07.28.2022

Relman Colfax has filed an amicus brief on behalf of the three Alabama fair housing centers in support of Plaintiffs-Respondents in Merrill, et al. v. Milligan, et al., a Voting Rights Act case challenging Alabama’s congressional district plan as diluting the voting power of Black Alabamians.

Plaintiffs-Respondents successfully sought a preliminary injunction in front of a three-judge Alabama federal district court panel in January of 2022, and the Supreme Court stayed the injunction over dissents by Justice Roberts and by Justice Kagan, joined by Justices Sotomayor and Breyer. The Supreme Court has granted certiorari and will now hear the case on the merits.

The three fair housing centers, the Central Alabama Fair Housing Center in Montgomery, the Fair Housing Center of Northern Alabama in Birmingham, and the Center for Fair Housing in Mobile, participated as amici in support of Plaintiffs-Respondents to provide context for the Supreme Court’s assessment of Plaintiffs-Respondents’ VRA claim. The Supreme Court established the current test for vote dilution under the VRA in Thornburg v. Gingles. Where plaintiffs contend that the Black population’s vote has been diluted, Gingles directs courts to begin by assessing whether the Black population is so numerous and compact that it could constitute a majority in an additional district that it has been denied.

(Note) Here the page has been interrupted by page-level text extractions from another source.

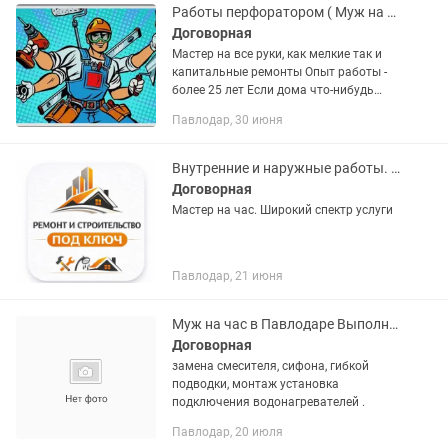
Работы перфоратором ( Муж на час)
Договорная
Мастер на все руки, как мелкие так и
капитальные ремонты Опыт работы -
более 25 лет Если дома что-нибудь
сломалось и нужно быстро починить -
Павлодар, 30 июня
это ко мне Если нужно установить
сантехнику или...
Внутренние и наружные работы. Мастер на час
Договорная
Мастер на час. Широкий спектр услуги
Павлодар, 21 июня
Муж на час в Павлодаре Выполняю мелкие бытовые работы быстро и аккуратно
Договорная
замена смесителя, сифона, гибкой
подводки, монтаж установка
подключения водонагревателей .
Павлодар, 20 июля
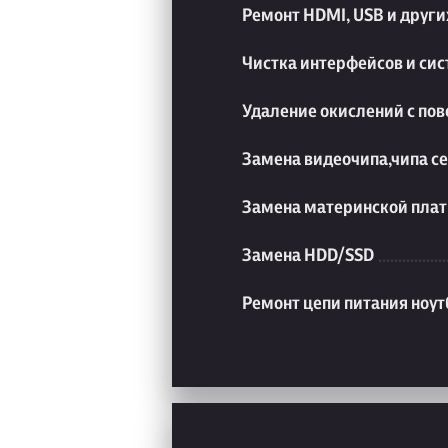
Ремонт HDMI, USB и друг
Чистка интерфейсов и си
Удаление окислений с пов
Замена видеочипа,чипа с
Замена материнской плат
Замена HDD/SSD
Ремонт цепи питания ноут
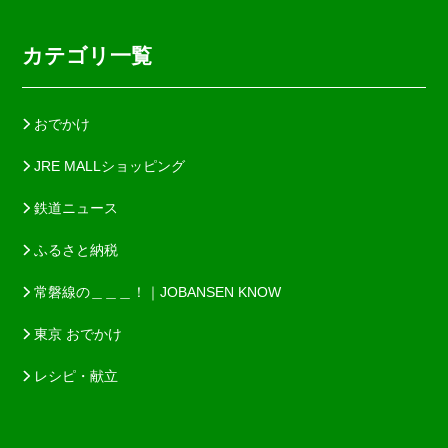
カテゴリ一覧
おでかけ
JRE MALLショッピング
鉄道ニュース
ふるさと納税
常磐線の＿＿＿！｜JOBANSEN KNOW
東京 おでかけ
レシピ・献立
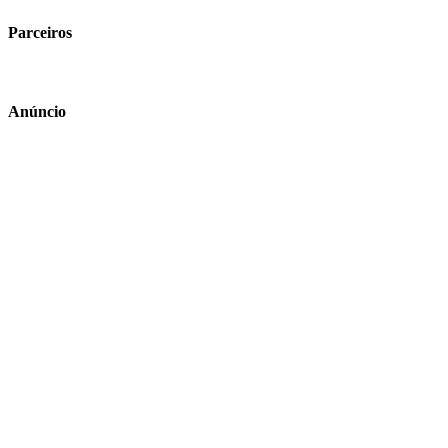
Parceiros
Anúncio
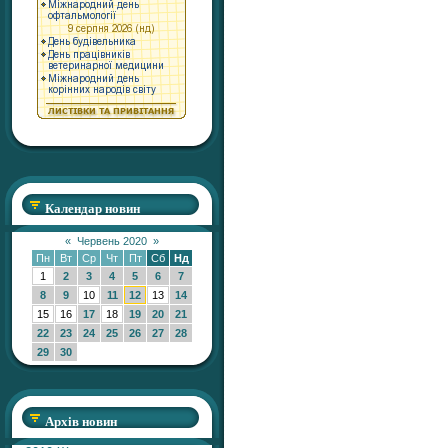
Календар новин
«
Червень 2020
»
Пн
Вт
Ср
Чт
Пт
Сб
Нд
1
2
3
4
5
6
7
8
9
10
11
12
13
14
15
16
17
18
19
20
21
22
23
24
25
26
27
28
29
30
Архів новин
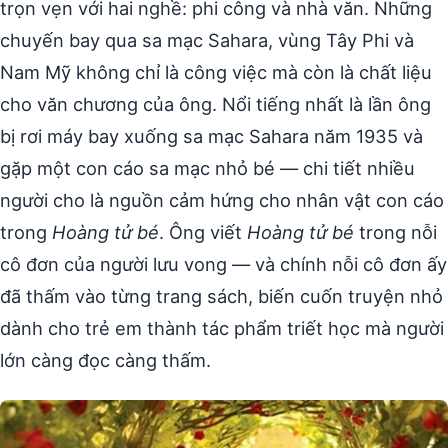
trọn vẹn với hai nghề: phi công và nhà văn. Những
chuyến bay qua sa mạc Sahara, vùng Tây Phi và
Nam Mỹ không chỉ là công việc mà còn là chất liệu
cho văn chương của ông. Nổi tiếng nhất là lần ông
bị rơi máy bay xuống sa mạc Sahara năm 1935 và
gặp một con cáo sa mạc nhỏ bé — chi tiết nhiều
người cho là nguồn cảm hứng cho nhân vật con cáo
trong
Hoàng tử bé
. Ông viết
Hoàng tử bé
trong nỗi
cô đơn của người lưu vong — và chính nỗi cô đơn ấy
đã thấm vào từng trang sách, biến cuốn truyện nhỏ
dành cho trẻ em thành tác phẩm triết học mà người
lớn càng đọc càng thấm.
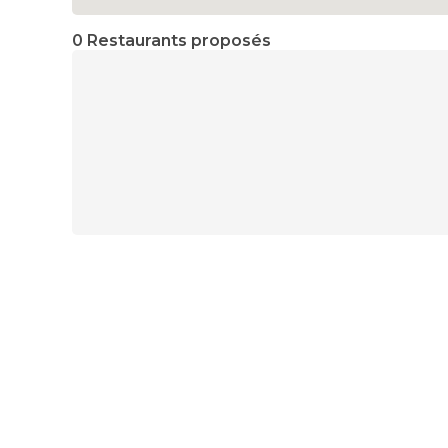
0 Restaurants proposés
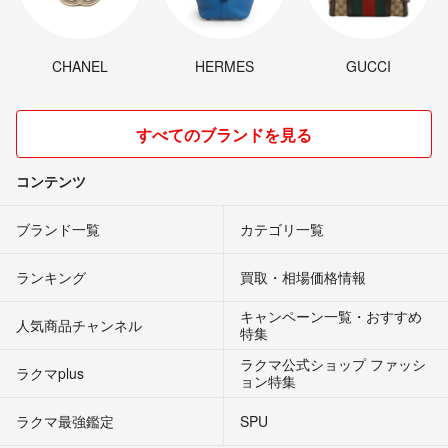
CHANEL
HERMES
GUCCI
すべてのブランドを見る
コンテンツ
ブランド一覧
カテゴリ一覧
ランキング
買取・相場価格情報
キャンペーン一覧・おすすめ
人気商品チャンネル
特集
ラクマ公式ショップ ファッシ
ラクマplus
ョン特集
ラクマ最強鑑定
SPU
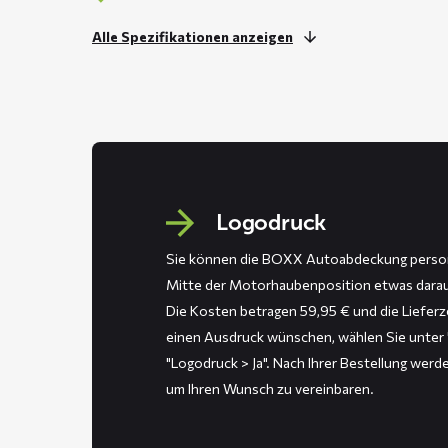
Alle Spezifikationen anzeigen
Logodruck
Sie können die BOXX Autoabdeckung personal
Mitte der Motorhaubenposition etwas darauf
Die Kosten betragen 59,95 € und die Lieferz
einen Ausdruck wünschen, wählen Sie unter
"Logodruck > Ja". Nach Ihrer Bestellung werde
um Ihren Wunsch zu vereinbaren.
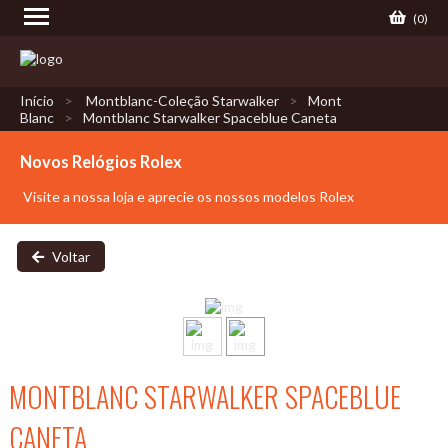
(
0
)
Início
Montblanc-Coleção Starwalker
Mont
Blanc
Montblanc Starwalker Spaceblue Caneta
Novos Relógios Rolex
Visite a nossa loja e aprecie os nossos modelos Rolex
Voltar
MONTBLANC STARWALKER SPACEBLUE
CANETA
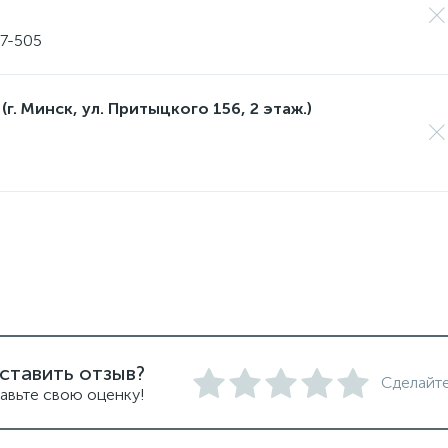
17-505
(г. Минск, ул. Притыцкого 156, 2 этаж.)
ставить отзыв?
Сделайте
авьте свою оценку!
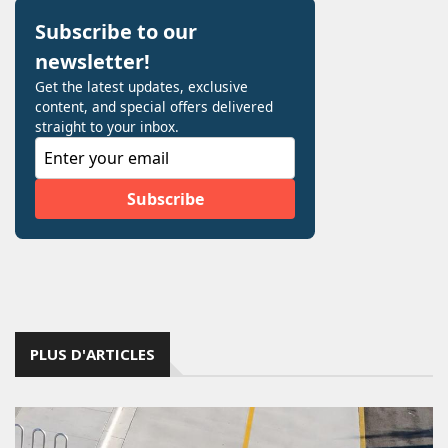
PLUS D'ARTICLES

As amici explain in their brief, the Black voting age population in Alabama is compact as a result of residential segregation that government bodies in Alabama have imposed for decades in spite of consistent opposition by Black Alabamians. A history of government and government-backed conduct, including racial zoning ordinances, “move-in” violence, segregated public housing, restrictive covenants, government mortgage insurance, highway siting, and laws restricting labor recruitment in the Black Belt, produced highly segregated residential patterns, and these patterns persist today as a result of a host of ongoing forces, including mortgage lending discrimination, racial steering, and school district secession. Alabama’s stark residential segregation was imposed against the will of Black Alabamians and at a great cost to them. Alabama’s current map exploits this residential segregation and deprives Black voters the opportunity to use the political system to redress the harms it causes by “packing” a large group of Black Alabamians into a single majority-Black district and “cracking” the remaining Black population among three heavily majority-white districts.

The amicus brief can be found here.

The Supreme Court will hear argument on the case on October 4, 2022.

The Relman Colfax case team is led by Rebecca Livengood, Gabriel Diaz, and Jennifer Klar, with paralegal assistance from Mariana Boully Perez and Max Niles.